6.Bölüm

43 1 0
                                    

Crystal

—Asla,dünyanın sonu gelse bile istemeyeceğim bir şey...
dedi Edward. Dediğiyle yanaklarımın ısısı arttı, başımı eğdim.Ellerimi ellerinden çektim. Edward konuyu dağıtmak için
—Hadi gel yavru kedicik.
diyerek beni arabaya yönlendirdiğinde şokla arabaya baktım. Bu araba biraz fazla mı lüks ne? Edward halimi görmüş olmalı ki gülüp
—At arabasıyla gitmeyi düşünmüyordun herhalde.
dedi alayla.Ona dönüp
—At arabasını tercih ederdim açıkçası, ya da ata binmeyi.
dediğimde melodik bir kahkaha atıp şoför koltuğuna geçti, ben de yanındaki koltuğa yerleştim. Edward arabayı çalıştırırken
— Ah, sen ve senin o çılgın hayallerin.
dedi.Eve sürmeye başladı.

      Eve geldiğimizde Edward kapıyı çaldı. Annem kapıyı açtığın da bize gülümseyip.
—Gezersiniz diye düşünmüştüm geçin içeri. dediğinde gülümseyip girmemiz için çekildi. Eve girdiğimizde içeriden gelen güzel kokularla gülümsedim. Patates püresi vardi. Annem
—Patates püresi yaptım, ister misiniz?
dediğinde heyecanla kafamı olumlu anlamda salladım. Edward gülerek mutfağa gitti ve bir tepsiyle üst kata çıkmaya başladı. Kendi evimde yabancı gibi gezerken Edward odamı sanki kendi odasıymış gibi buldu. Odamı incelemeye başladım, geniş, camlarla ferahlatılmış, uzun kitaplıkta hem test kitapları, hem okuma kitapları vardı. Beyaz çarşaflı geniş tek kişilik bir yatak, geniş bir çalışma masası, bir tane de asılı bir koltuk vardı. Odam gerçekten güzeldi.
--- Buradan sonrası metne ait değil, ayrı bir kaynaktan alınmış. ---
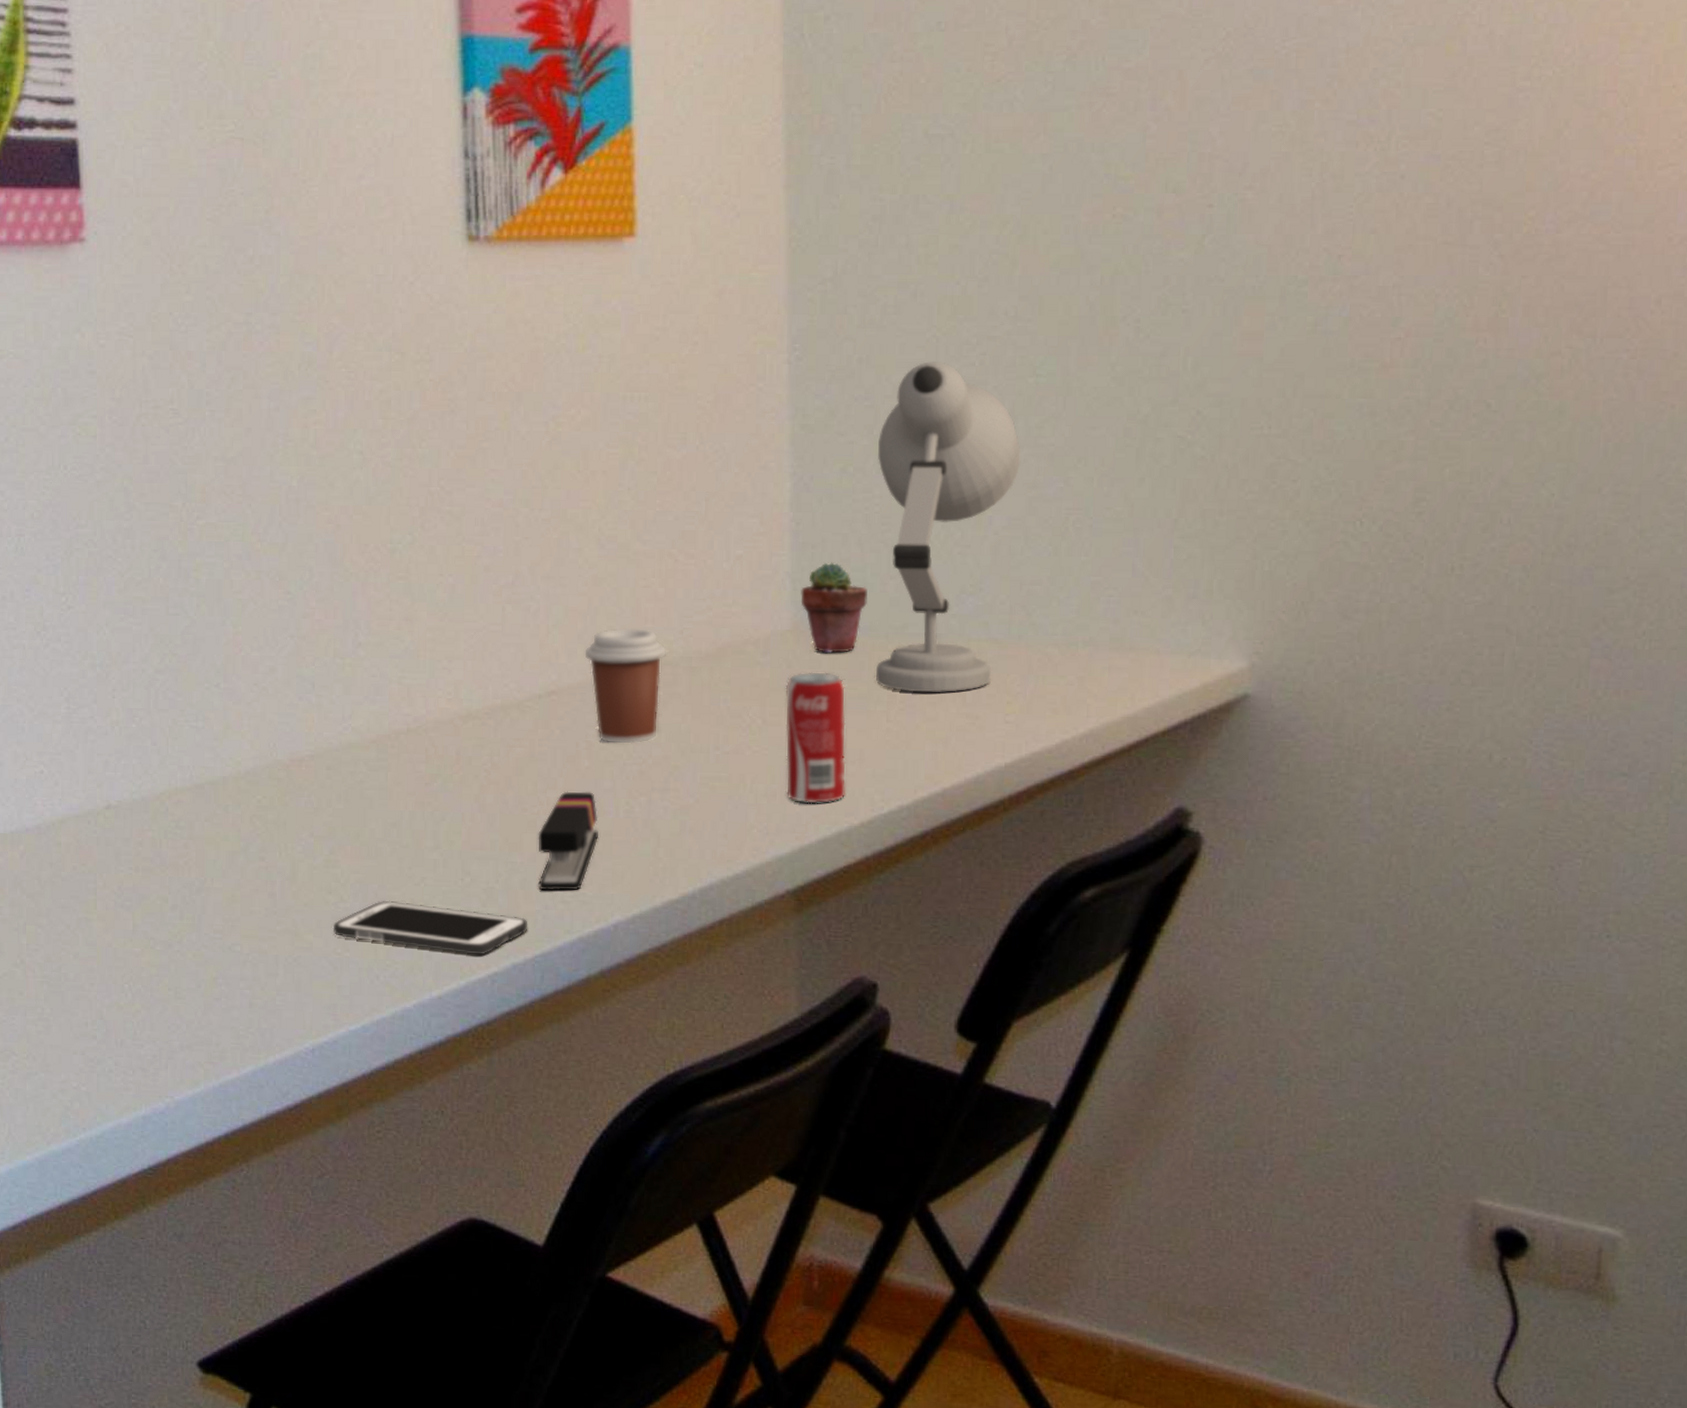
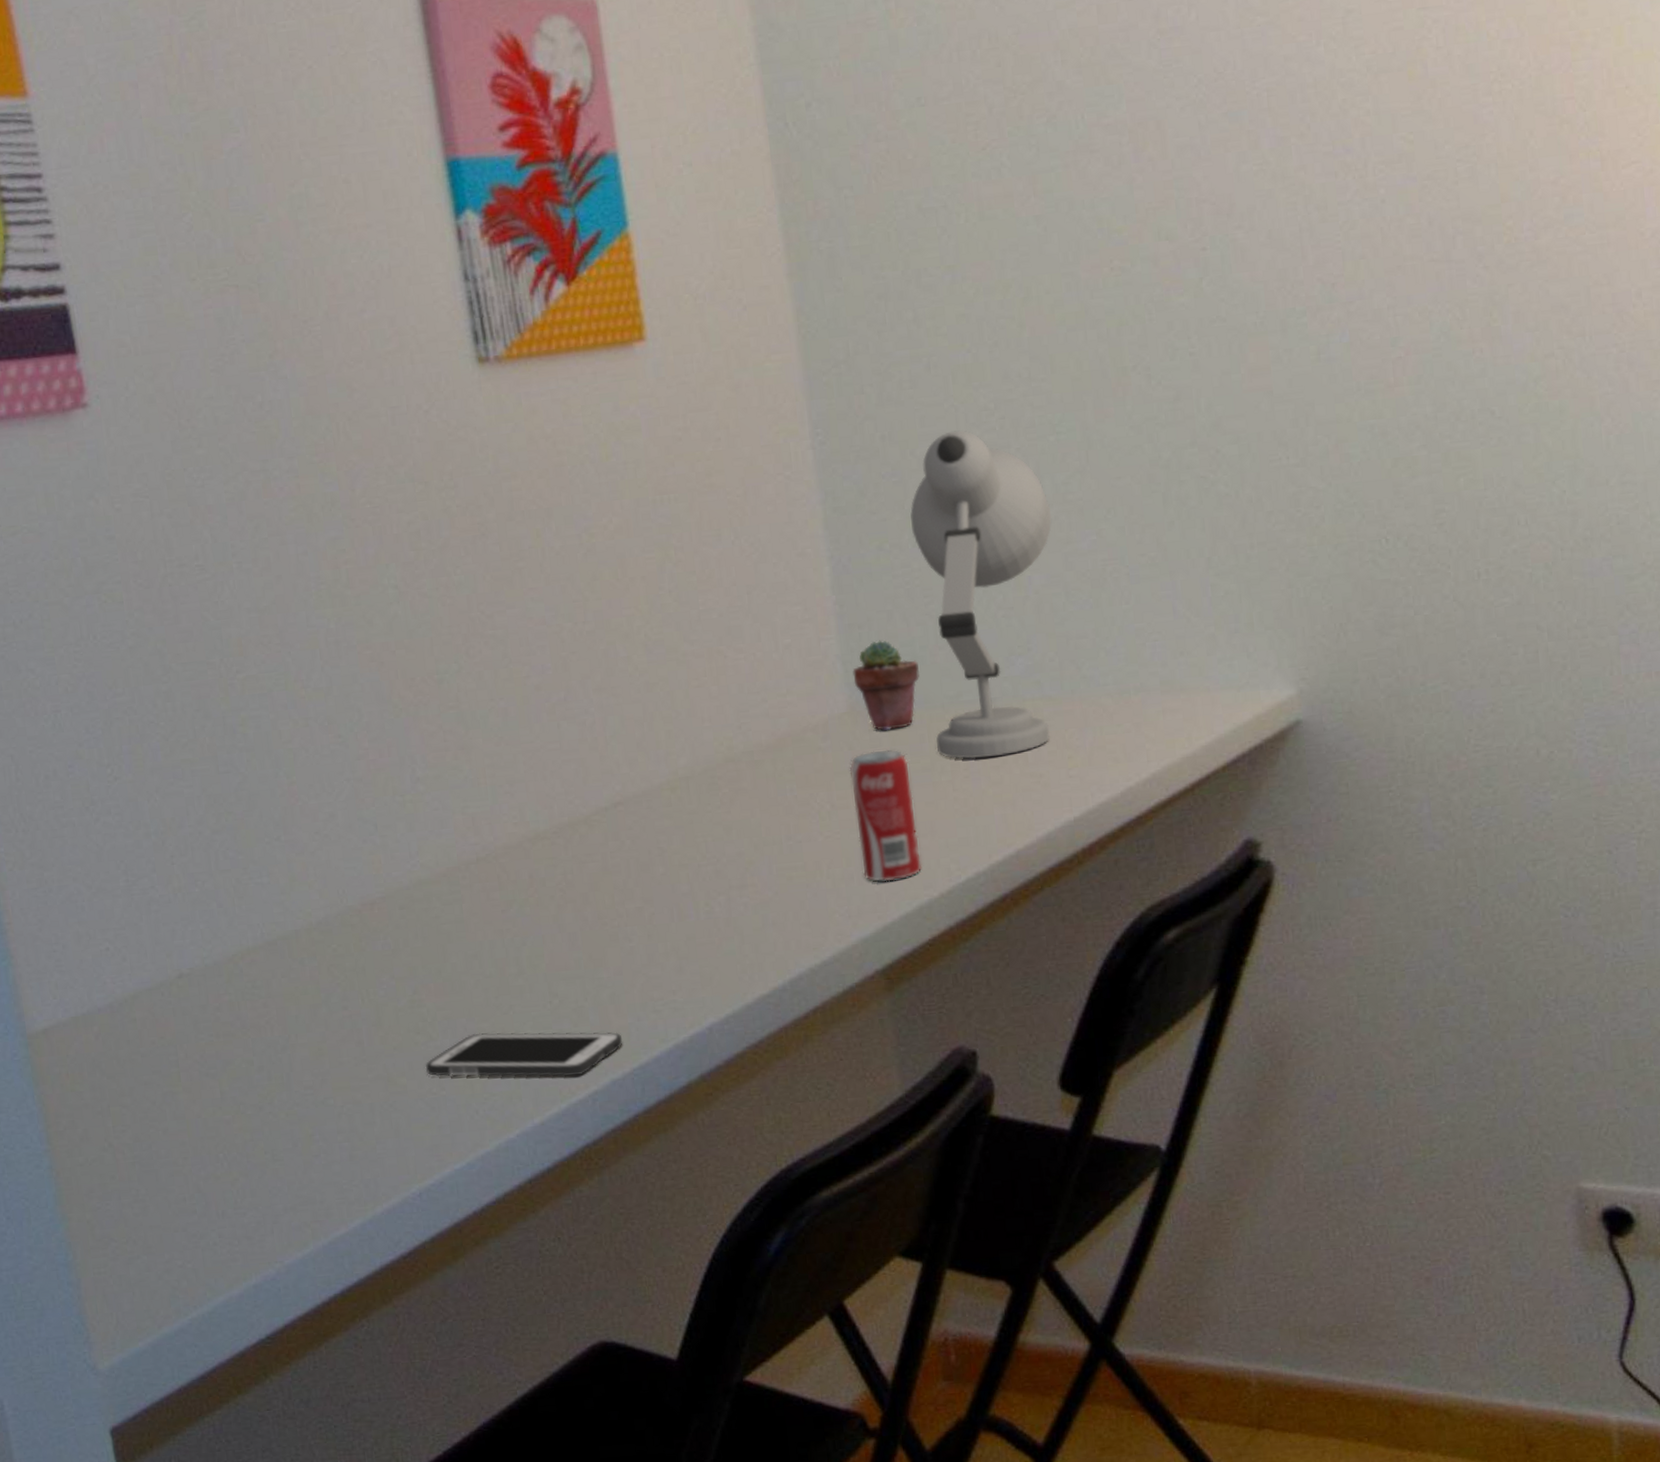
stapler: present [538,791,599,891] -> none [621,898,683,1002]
coffee cup: present [584,628,667,744] -> none [645,728,728,847]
Kendi kendime mırıldandım,
Çok güzel.
—Evet, çok güzel.
dedi Edward. Ona döndüğümde bana baktığını gördüğümde yanaklarım kızardı. Başımı öne eğdim ve asılı koltuğa oturdum. Edward
—Bir şeyler izlemek ister misin yavru kedicik? diye sorduğunda başımı olumlu anlamda salladım. Edward bilgisayarı açıp karşıma koydu, ama kaşları çatıktı. Sonra
—Yatağa geçer misin? Rahatça yatmalısın.
dediğinde gülümseyip
—Merak etme, rahatım ben.
dedim,beni kucağına alıp yatağa yatırdı, sonra kendisi yanıma yerleşti. Patates pürelerimizi alıp film izlerken yemeye başladık.

       —Yeter artık helak ettin kendini
—Ama o ölüyor!
diyip daha da ağladım. Edward kıkırdayıp ayağa kalktı. Sonra
—Hazırlanmaya başla yavru kedicik. Benim de hazırlanmam lazım.
dedi. Ben de ayaklandım ama ayaklarım uyuştuğundan yere kapaklandım. Edward
—Crystal!
diye telaşla yanıma çöktü, yüzümü avuçlarına alıp
—İyi misin? Ne oldu? Niye yürüyemedin? Ayakların mi ağrıyor? Doktora gidelim mi?
diye telaşla soruları ardı ardına sıralarken kıkırdayıp
—Sakin ol, ben iyiyim. Sadece ayaklarım uyuşmuş.
dedim son kısımda yüzümü buruşturarak. Edward beni kucağına alıp yatağa bırakırken ayağının altındaki halının kaymasıyla beraber yatağa düştük.Edward ile dudaklarımızın değmesine ramak kalmışken gözlerimi sıkıca yummuştum. Sonra yavaş yavaş gözlerimi açtım. Edward benim dudaklarıma bakıyordu. Nefeslerimiz birbirine karışırken Edward gözlerini gözlerime dikti.Gözlerimde bir şey arıyormuşçasına derinlere bakıyordu. Gözleri iki dipsiz kuyu gibiydi, kapkaraydı ama beni bir ayna gibi yansıtıyordu.